Dans ce pays, on ne sait plus comment décider
On dit qu’on va faire, mais on ne fait pas. Plus le temps passe, plus l'incompréhension et le malaise grandissent. Prenez garde, leaders politiques...
Était-ce fondé de fermer en bloc tous les cinémas et les théâtres du pays pour enrayer la nouvelle vague de Covid-19? On attend toujours le décideur qui nous expliquera dans le blanc des yeux les raisons profondes de ce choix si peu convaincant.
À peine prise, la mesure était regrettée, déplorée et même jugée incompréhensible par des ministres dont certains avaient pourtant pris part au comité de concertation dont elle est issue. Traduction, ce comité ne fait pas dans la concertation, mais dans l’opposition. Codeco, comme comité des conflits.
Qu’une autorité démocratiquement élue prenne des décisions, c’est tout ce qu’on attend d’elle, a fortiori en période de crise sanitaire. Mais après autant de mois, c’est toujours l’impro de dernière minute, le bras de fer, le marchandage. À quoi sert la belle expertise médicale et scientifique made in Belgium si c’est pour s’en passer au moment où elle serait la plus utile?
Même quand il n’y a pas urgence, on parvient à prendre des décisions qui n’en sont pas. On l’a vu avec l’autre grand thème politique de la semaine, le nucléaire. La fin de l’atome a été votée en 2003, mais on n’a jamais développé une stratégie qui permette de passer du principe aux actes. On a dit qu’on allait se passer de l’atome mais, dix-huit ans plus tard, on ne sait toujours pas comment. Or, sans exécution valable, une décision ne rime à rien. Avec le temps, la sortie du nucléaire est devenue une mauvaise blague, puis un bourbier sans nom.
Prenez garde, leaders politiques, si vous ne remettez pas la raison et l’intérêt général au centre, la suite n’aura rien d’un conte de Noël.
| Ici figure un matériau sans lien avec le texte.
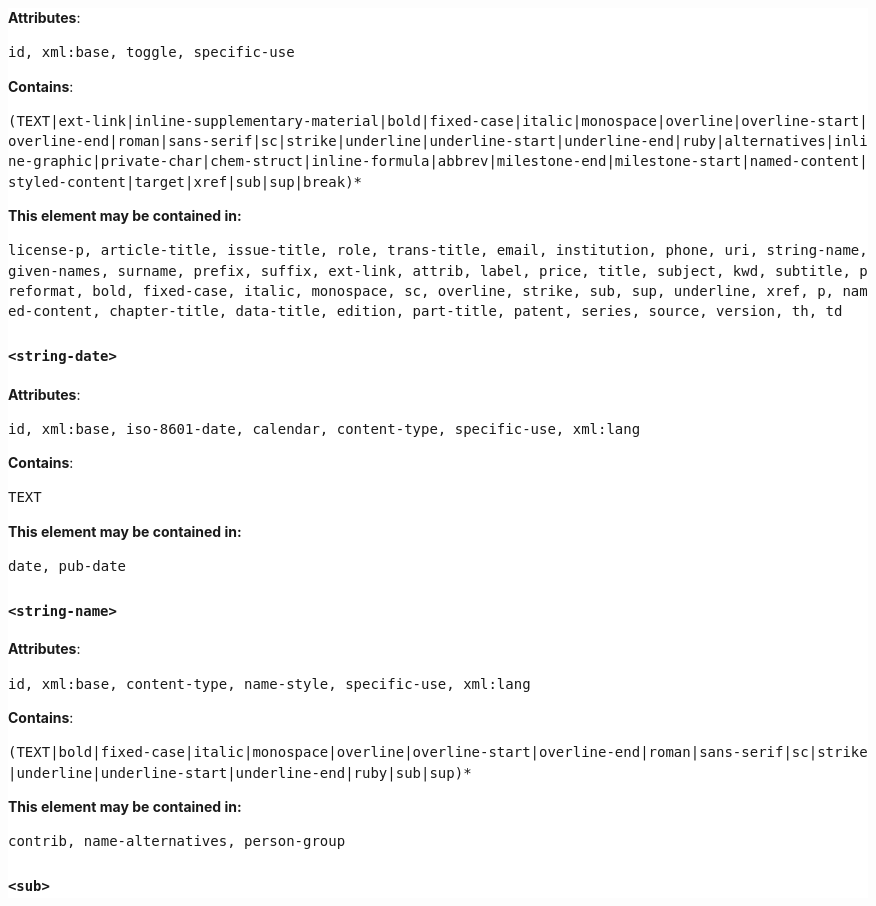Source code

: **Attributes**:
<pre style="white-space:pre-wrap;">
id, xml:base, toggle, specific-use
</pre>
**Contains**:
<pre style="white-space:pre-wrap;">
(TEXT|ext-link|inline-supplementary-material|bold|fixed-case|italic|monospace|overline|overline-start|overline-end|roman|sans-serif|sc|strike|underline|underline-start|underline-end|ruby|alternatives|inline-graphic|private-char|chem-struct|inline-formula|abbrev|milestone-end|milestone-start|named-content|styled-content|target|xref|sub|sup|break)*
</pre>
**This element may be contained in:**
<pre style="white-space:pre-wrap;">
license-p, article-title, issue-title, role, trans-title, email, institution, phone, uri, string-name, given-names, surname, prefix, suffix, ext-link, attrib, label, price, title, subject, kwd, subtitle, preformat, bold, fixed-case, italic, monospace, sc, overline, strike, sub, sup, underline, xref, p, named-content, chapter-title, data-title, edition, part-title, patent, series, source, version, th, td
</pre>

### `<string-date>`

**Attributes**:
<pre style="white-space:pre-wrap;">
id, xml:base, iso-8601-date, calendar, content-type, specific-use, xml:lang
</pre>
**Contains**:
<pre style="white-space:pre-wrap;">
TEXT
</pre>
**This element may be contained in:**
<pre style="white-space:pre-wrap;">
date, pub-date
</pre>

### `<string-name>`

**Attributes**:
<pre style="white-space:pre-wrap;">
id, xml:base, content-type, name-style, specific-use, xml:lang
</pre>
**Contains**:
<pre style="white-space:pre-wrap;">
(TEXT|bold|fixed-case|italic|monospace|overline|overline-start|overline-end|roman|sans-serif|sc|strike|underline|underline-start|underline-end|ruby|sub|sup)*
</pre>
**This element may be contained in:**
<pre style="white-space:pre-wrap;">
contrib, name-alternatives, person-group
</pre>

### `<sub>`
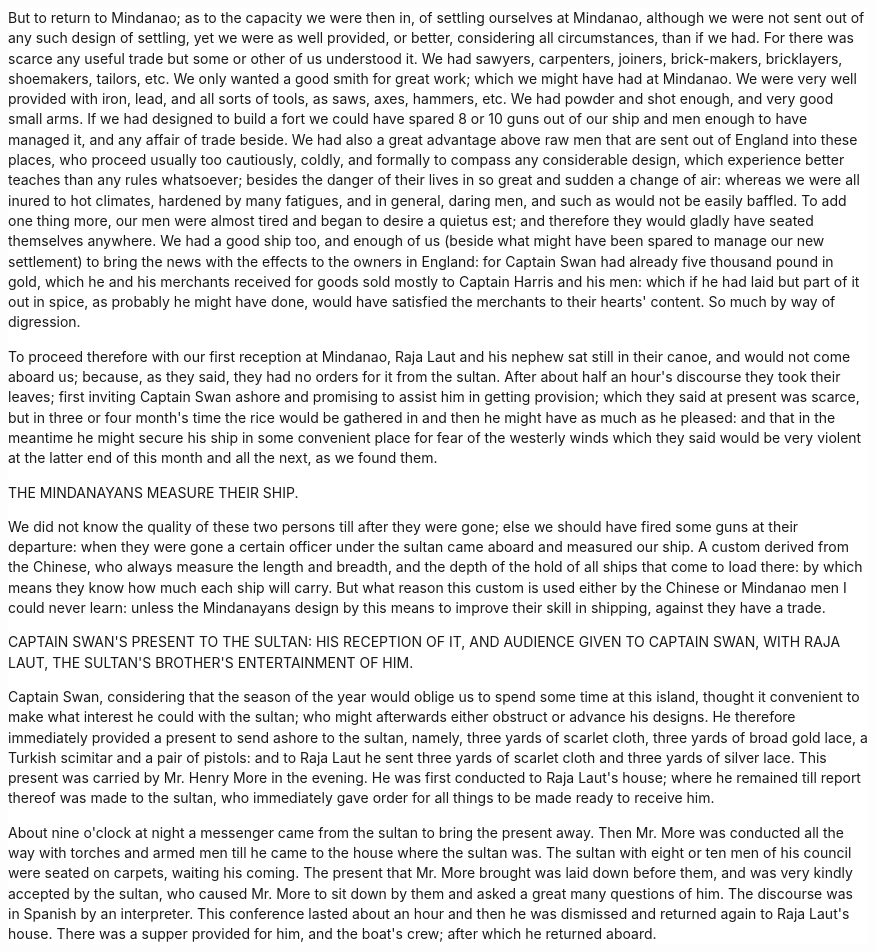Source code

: But to return to Mindanao; as to the capacity we were then in, of settling ourselves at Mindanao, although we were not sent out of any such design of settling, yet we were as well provided, or better, considering all circumstances, than if we had. For there was scarce any useful trade but some or other of us understood it. We had sawyers, carpenters, joiners, brick-makers, bricklayers, shoemakers, tailors, etc. We only wanted a good smith for great work; which we might have had at Mindanao. We were very well provided with iron, lead, and all sorts of tools, as saws, axes, hammers, etc. We had powder and shot enough, and very good small arms. If we had designed to build a fort we could have spared 8 or 10 guns out of our ship and men enough to have managed it, and any affair of trade beside. We had also a great advantage above raw men that are sent out of England into these places, who proceed usually too cautiously, coldly, and formally to compass any considerable design, which experience better teaches than any rules whatsoever; besides the danger of their lives in so great and sudden a change of air: whereas we were all inured to hot climates, hardened by many fatigues, and in general, daring men, and such as would not be easily baffled. To add one thing more, our men were almost tired and began to desire a quietus est; and therefore they would gladly have seated themselves anywhere. We had a good ship too, and enough of us (beside what might have been spared to manage our new settlement) to bring the news with the effects to the owners in England: for Captain Swan had already five thousand pound in gold, which he and his merchants received for goods sold mostly to Captain Harris and his men: which if he had laid but part of it out in spice, as probably he might have done, would have satisfied the merchants to their hearts' content. So much by way of digression.

To proceed therefore with our first reception at Mindanao, Raja Laut and his nephew sat still in their canoe, and would not come aboard us; because, as they said, they had no orders for it from the sultan. After about half an hour's discourse they took their leaves; first inviting Captain Swan ashore and promising to assist him in getting provision; which they said at present was scarce, but in three or four month's time the rice would be gathered in and then he might have as much as he pleased: and that in the meantime he might secure his ship in some convenient place for fear of the westerly winds which they said would be very violent at the latter end of this month and all the next, as we found them.

THE MINDANAYANS MEASURE THEIR SHIP.

We did not know the quality of these two persons till after they were gone; else we should have fired some guns at their departure: when they were gone a certain officer under the sultan came aboard and measured our ship. A custom derived from the Chinese, who always measure the length and breadth, and the depth of the hold of all ships that come to load there: by which means they know how much each ship will carry. But what reason this custom is used either by the Chinese or Mindanao men I could never learn: unless the Mindanayans design by this means to improve their skill in shipping, against they have a trade.

CAPTAIN SWAN'S PRESENT TO THE SULTAN: HIS RECEPTION OF IT, AND AUDIENCE GIVEN TO CAPTAIN SWAN, WITH RAJA LAUT, THE SULTAN'S BROTHER'S ENTERTAINMENT OF HIM.

Captain Swan, considering that the season of the year would oblige us to spend some time at this island, thought it convenient to make what interest he could with the sultan; who might afterwards either obstruct or advance his designs. He therefore immediately provided a present to send ashore to the sultan, namely, three yards of scarlet cloth, three yards of broad gold lace, a Turkish scimitar and a pair of pistols: and to Raja Laut he sent three yards of scarlet cloth and three yards of silver lace. This present was carried by Mr. Henry More in the evening. He was first conducted to Raja Laut's house; where he remained till report thereof was made to the sultan, who immediately gave order for all things to be made ready to receive him.

About nine o'clock at night a messenger came from the sultan to bring the present away. Then Mr. More was conducted all the way with torches and armed men till he came to the house where the sultan was. The sultan with eight or ten men of his council were seated on carpets, waiting his coming. The present that Mr. More brought was laid down before them, and was very kindly accepted by the sultan, who caused Mr. More to sit down by them and asked a great many questions of him. The discourse was in Spanish by an interpreter. This conference lasted about an hour and then he was dismissed and returned again to Raja Laut's house. There was a supper provided for him, and the boat's crew; after which he returned aboard.
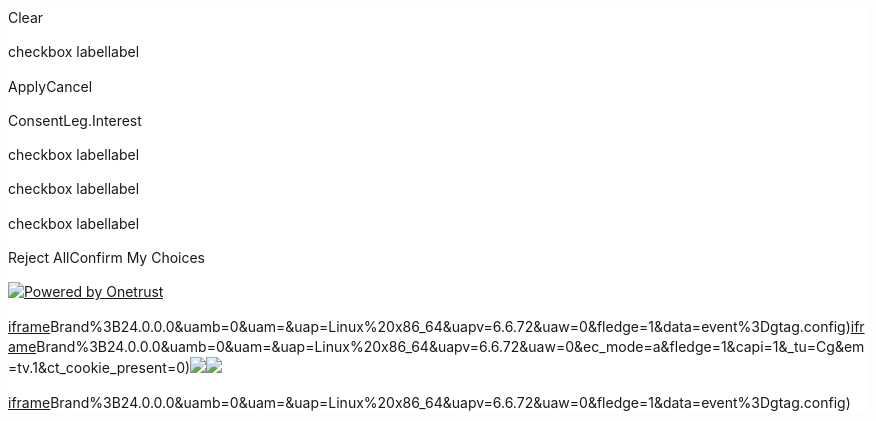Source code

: Clear

checkbox labellabel

ApplyCancel

ConsentLeg.Interest

checkbox labellabel

checkbox labellabel

checkbox labellabel

Reject AllConfirm My Choices

[![Powered by Onetrust](https://cdn.cookielaw.org/logos/static/powered_by_logo.svg)](https://www.onetrust.com/products/cookie-consent/)

[iframe](https://td.doubleclick.net/td/rul/10862264272?random=1748574493386&cv=11&fst=1748574493386&fmt=3&bg=ffffff&guid=ON&async=1&gtm=45be55s2v9117590405z8898302740za200zb898302740&gcd=13l3l3l3l1l1&dma=0&tag_exp=101509157~102938614~103116026~103130498~103130500~103200004~103233427~103252644~103252646~103351869~103351871~104481633~104481635~104559073~104559075&ptag_exp=101509157~103116026~103130498~103130500~103200004~103233427~103252644~103252646~103351869~103351871~104481633~104481635~104559073~104559075&u_w=1280&u_h=1024&url=https%3A%2F%2Fqdrant.tech%2Fdocumentation%2Fembeddings%2Fmistral%2F&_ng=1&hn=www.googleadservices.com&frm=0&tiba=Mistral%20-%20Qdrant&npa=0&pscdl=noapi&auid=69009005.1748574493&uaa=x86&uab=64&uafvl=Google%2520Chrome%3B137.0.7151.55%7CChromium%3B137.0.7151.55%7CNot%252FA)Brand%3B24.0.0.0&uamb=0&uam=&uap=Linux%20x86_64&uapv=6.6.72&uaw=0&fledge=1&data=event%3Dgtag.config)[iframe](https://td.doubleclick.net/td/rul/10862264272?random=1748574493358&cv=11&fst=1748574493358&fmt=3&bg=ffffff&guid=ON&async=1&gcl_ctr=1&gtm=45be55s2v9117590405z8898302740za200zb898302740&gcd=13l3l3l3l1l1&dma=0&tag_exp=101509157~102938614~103116026~103130498~103130500~103200004~103233427~103252644~103252646~103351869~103351871~104481633~104481635~104559073~104559075&ptag_exp=101509157~103116026~103130498~103130500~103200004~103233427~103252644~103252646~103351869~103351871~104481633~104481635~104559073~104559075&u_w=1280&u_h=1024&url=https%3A%2F%2Fqdrant.tech%2Fdocumentation%2Fembeddings%2Fmistral%2F&_ng=1&label=_FJrCMev-7EDEND_w7so&hn=www.googleadservices.com&frm=0&tiba=Mistral%20-%20Qdrant&value=0&bttype=purchase&npa=0&pscdl=noapi&auid=69009005.1748574493&uaa=x86&uab=64&uafvl=Google%2520Chrome%3B137.0.7151.55%7CChromium%3B137.0.7151.55%7CNot%252FA)Brand%3B24.0.0.0&uamb=0&uam=&uap=Linux%20x86_64&uapv=6.6.72&uaw=0&ec_mode=a&fledge=1&capi=1&_tu=Cg&em=tv.1&ct_cookie_present=0)![](https://t.co/1/i/adsct?bci=4&dv=America%2FAdak%26en-US%2Cen%26Google%20Inc.%26Linux%20x86_64%26255%261280%261024%264%2624%261280%261024%260%26na&eci=3&event=%7B%7D&event_id=23f4d5b2-75fd-401b-922a-f6e386a93592&integration=advertiser&p_id=Twitter&p_user_id=0&pl_id=5dbef757-0102-4f8a-b0cd-705df7fe880c&tw_document_href=https%3A%2F%2Fqdrant.tech%2Fdocumentation%2Fembeddings%2Fmistral%2F&tw_iframe_status=0&txn_id=o81g6&type=javascript&version=2.3.33)![](https://analytics.twitter.com/1/i/adsct?bci=4&dv=America%2FAdak%26en-US%2Cen%26Google%20Inc.%26Linux%20x86_64%26255%261280%261024%264%2624%261280%261024%260%26na&eci=3&event=%7B%7D&event_id=23f4d5b2-75fd-401b-922a-f6e386a93592&integration=advertiser&p_id=Twitter&p_user_id=0&pl_id=5dbef757-0102-4f8a-b0cd-705df7fe880c&tw_document_href=https%3A%2F%2Fqdrant.tech%2Fdocumentation%2Fembeddings%2Fmistral%2F&tw_iframe_status=0&txn_id=o81g6&type=javascript&version=2.3.33)

[iframe](https://td.doubleclick.net/td/rul/10862264272?random=1748574494528&cv=11&fst=1748574494528&fmt=3&bg=ffffff&guid=ON&async=1&gtm=45be55s2v9117590405za200zb898302740&gcd=13l3l3l3l1l1&dma=0&tag_exp=101509157~102938614~103116026~103130498~103130500~103200004~103233427~103252644~103252646~103351869~103351871~104481633~104481635~104559073~104559075&ptag_exp=101509157~103116026~103130498~103130500~103200004~103233427~103252644~103252646~103351869~103351871~104481633~104481635~104559073~104559075&u_w=1280&u_h=1024&url=https%3A%2F%2Fqdrant.tech%2Fdocumentation%2Fembeddings%2Fmistral%2F&_ng=1&hn=www.googleadservices.com&frm=0&tiba=Mistral%20-%20Qdrant&did=dZTQ1Zm&gdid=dZTQ1Zm&npa=0&pscdl=noapi&auid=69009005.1748574493&uaa=x86&uab=64&uafvl=Google%2520Chrome%3B137.0.7151.55%7CChromium%3B137.0.7151.55%7CNot%252FA)Brand%3B24.0.0.0&uamb=0&uam=&uap=Linux%20x86_64&uapv=6.6.72&uaw=0&fledge=1&data=event%3Dgtag.config)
Comment assurer dans la durée une énergie suffisante, abordable et propre? La réponse à cette question à la fois fondamentale et complexe ne se trouve pas au bout d’une nuit de négos. Pour y répondre, il faut du calme, de la clarté dans les idées grâce à une expertise objective et documentée, le sens du long terme et de l’intérêt général. On n’a rien vu de tout cela. Alors, forcément, la seule décision possible était de reporter la décision.
C’est le même refrain infernal pour les autres grands enjeux du moment. La fiscalité est dépassée et contre-productive en Belgique? On dit qu’on va faire une grande réforme fiscale, mais on n’ose pas. Le nombre de personnes à l’emploi est trop faible? On dit qu’on va y remédier, mais on ne prend que des mesures à la marge. La planète brûle? On dit qu’on va vers la neutralité carbone, mais on ne sait pas comment.
On gesticule, on s’énerve mais, manifestement, on ne sait plus comment décider dans ce pays. On dit qu’on va faire, mais on ne fait pas. Plus le temps passe, plus l'incompréhension et le malaise grandissent. Prenez garde, leaders politiques, si vous ne remettez pas la raison et l’intérêt général au centre, la suite n’aura rien d’un conte de Noël.